Theoretically, fresh or frozen human milk should be more effective than pasteurised human milk in preventing late‐onset sepsis. However, two randomised studies reported a similar incidence of sepsis 33, 80 and other non‐randomised studies reported similar findings 32, 67.

Data from the literature suggest that feeding premature infants with breast milk promoted their psychomotor development when compared to those fed with preterm formulas 81. However, there have not been any studies that have compared the psychomotor development of premature infants fed with fresh or pasteurised mother's own milk.

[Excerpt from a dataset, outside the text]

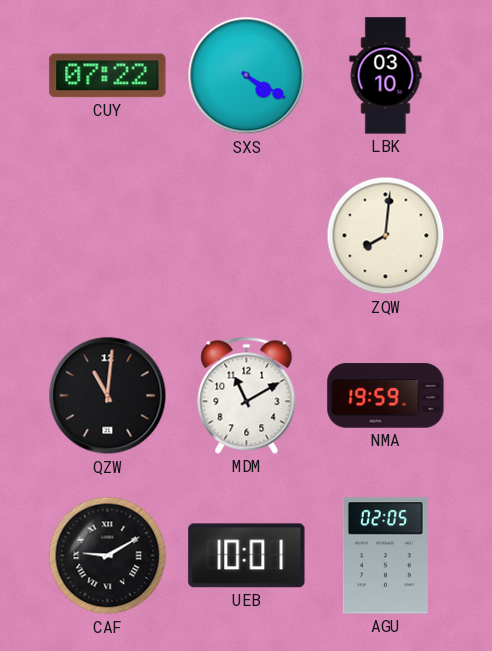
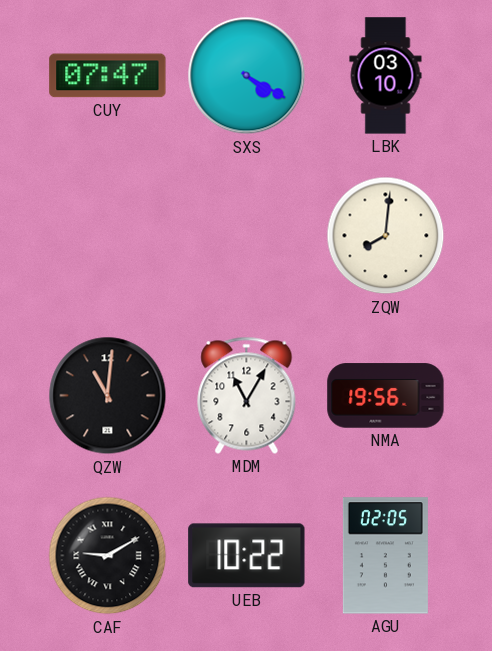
CUY: 07:22 -> 07:47
MDM: 11:10 -> 11:05
NMA: 19:59 -> 19:56
UEB: 10:01 -> 10:22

Fresh colostrum has been proposed because of its composition, particularly when mothers who have given birth prematurely 82, but very few randomised studies have evaluated the health benefits of giving colostrum to preterm infants. One study suggested that it could help to reduce the number of cases of clinical late‐onset sepsis, but without reducing the number of bacteriologically proven infections 83. Studies in preterm infants have not reported beneficial effects on mortality, digestive tolerance, necrotising enterocolitis or other morbidities 84. The potential benefits should be weighed against the risks associated with bacterial contamination of colostrum when handling colostrum during collection, storage and administration 84, 85. In summary, there is insufficient evidence to recommend whether or not to administer colostrum. Each neonatal unit has to decide whether or not it will provide colostrum for hospitalised preterm infants and if they decide to do this it must be provided under appropriate hygienic conditions.

Conclusion

Providing infants with fresh milk from their own mothers should be the favoured method of feeding, in accordance with the most recent recommendations. It must be carried out under careful conditions so that the expected benefits are not offset by risks related to practices. Professionals must provide parents with the necessary conditions so that they can establish breastfeeding, together with specific and strong support for breastfeeding.

Finance

This study did not receive any specific funding.

Conflict of interest

The authors have no conflicts of interest to declare.